Saturday, October 16, 2010

Zurek's improvement of the definition of entropy

"A potentially important application of algorithmic complexity to physics was proposed by Wojtek Żurek of the Los Alamos National Laboratory in New Mexico. In order to rid Boltzmann's definition of entropy of its troublesome element of subjectivity, Żurek suggested an almost imperceptible modification of it. Recall that entropy is a measure of missing information about a system. It therefore depends on what an observer happens to know: a smarter being has more information, is missing less, and thus assigns a lower entropy to a system than a more limited creature. To render entropy more objective, Żurek recommended adding a measure of recorded information to that of missing information. The sum of the two remains constant --if you remove data from one column, it reappears in the other. The observant creature thus becomes redundant; only the entries in its notebook or computer memory matter.

But how to access the amount of recorded information? Żurek chose algorithmic complexity as the most natural measure. Accordingly, his new, improved entropy consists of two portions: the conventional entropy as measured by the formula on Boltzmann's tomb, plus a piece that is normally inconceivably tiny, and accounts for the algorithmic complexity of the listing of recorded knowledge about the system. A mathematical description of the size and shape of a vessel containing a gas might be a typical item in the list, while missing information includes the coordinates of a vast number of atoms. Notice that in the hypothetical case that every position and every velocity of every atom is known, the Boltzmann entropy of the system is zero, but the added term --the length of the description of what's known, in binary code-- will be huge, bringing the total entropy back to its previous value. After a hundred years the reek of subjectivity has finally been lifted from the Second Law of Thermodynamics.

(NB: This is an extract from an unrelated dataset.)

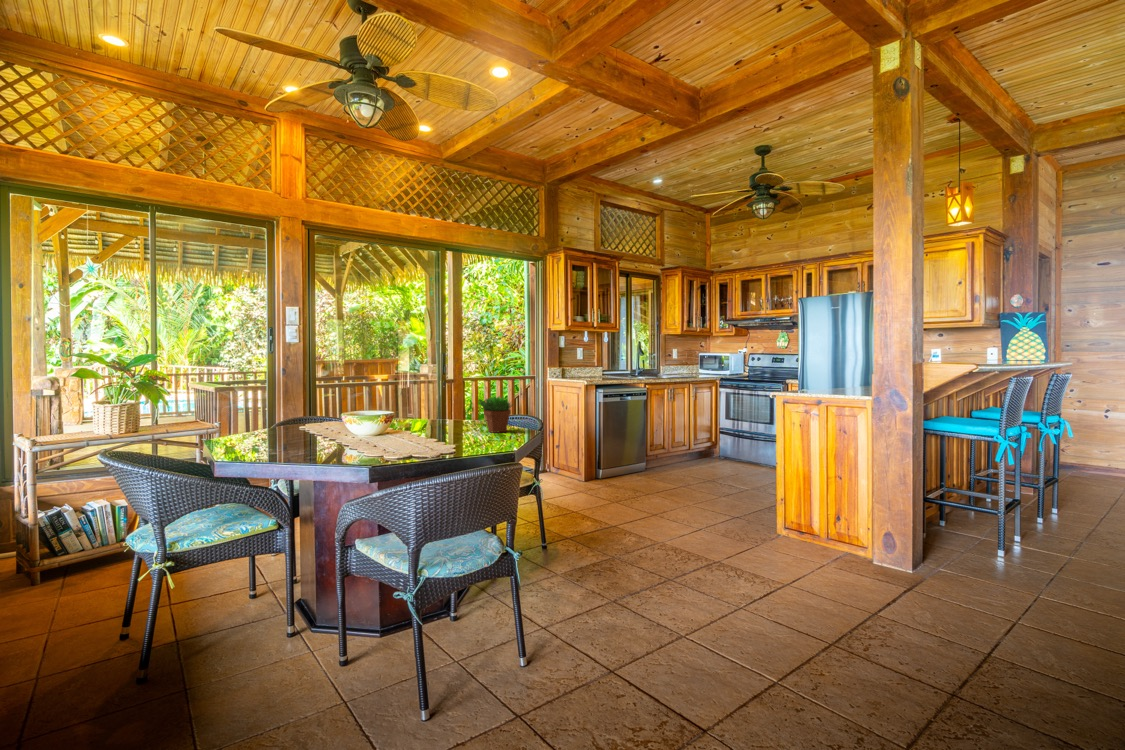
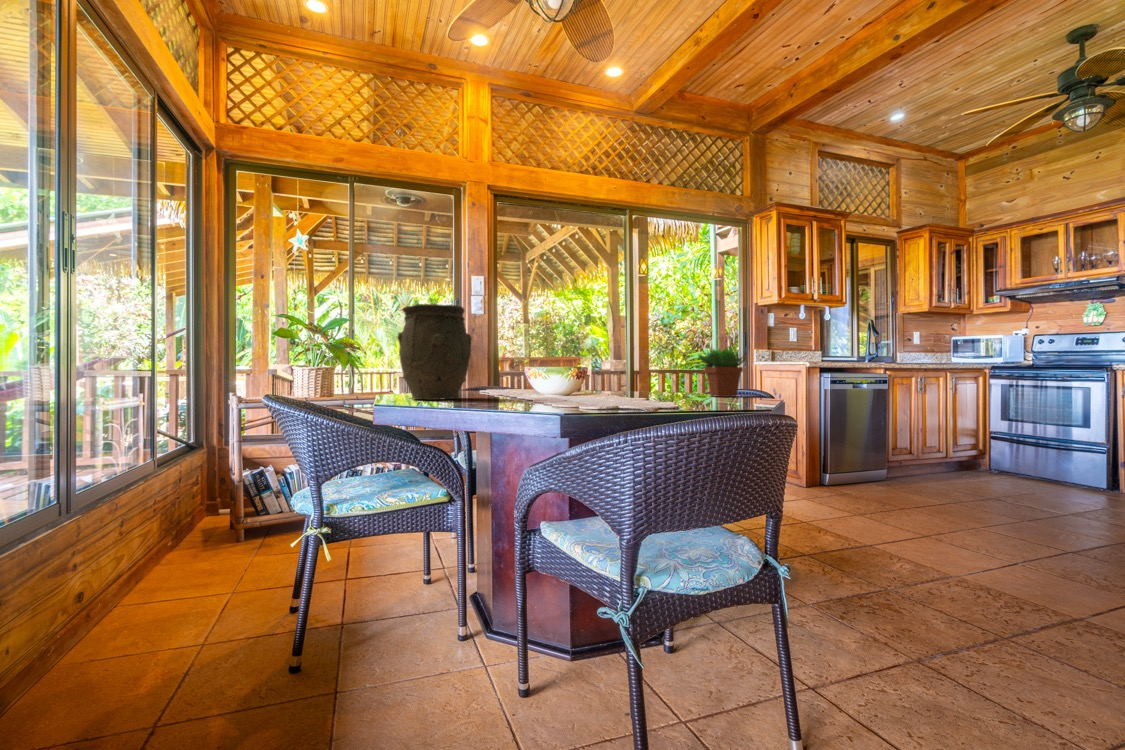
vase: none [228,371,294,448] -> present [398,304,471,400]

In spite of its cogency, Żurek's improved entropy has not gained much support.
Hans Christian von Baeyer, Information, the new language of science, Chapter 12

Simple. It reminds me of the kinetic and potential energy in adiabatic mechanical system, in which the sum of the two stays constant at all times. I also remember vaguely that the history of the total energy followed the same trajectory than that of entropy; only one portion of the energy was first defined and only when the second portion was defined, the energy became a constant of the system and starting to be accepted with its components, as valid quantities.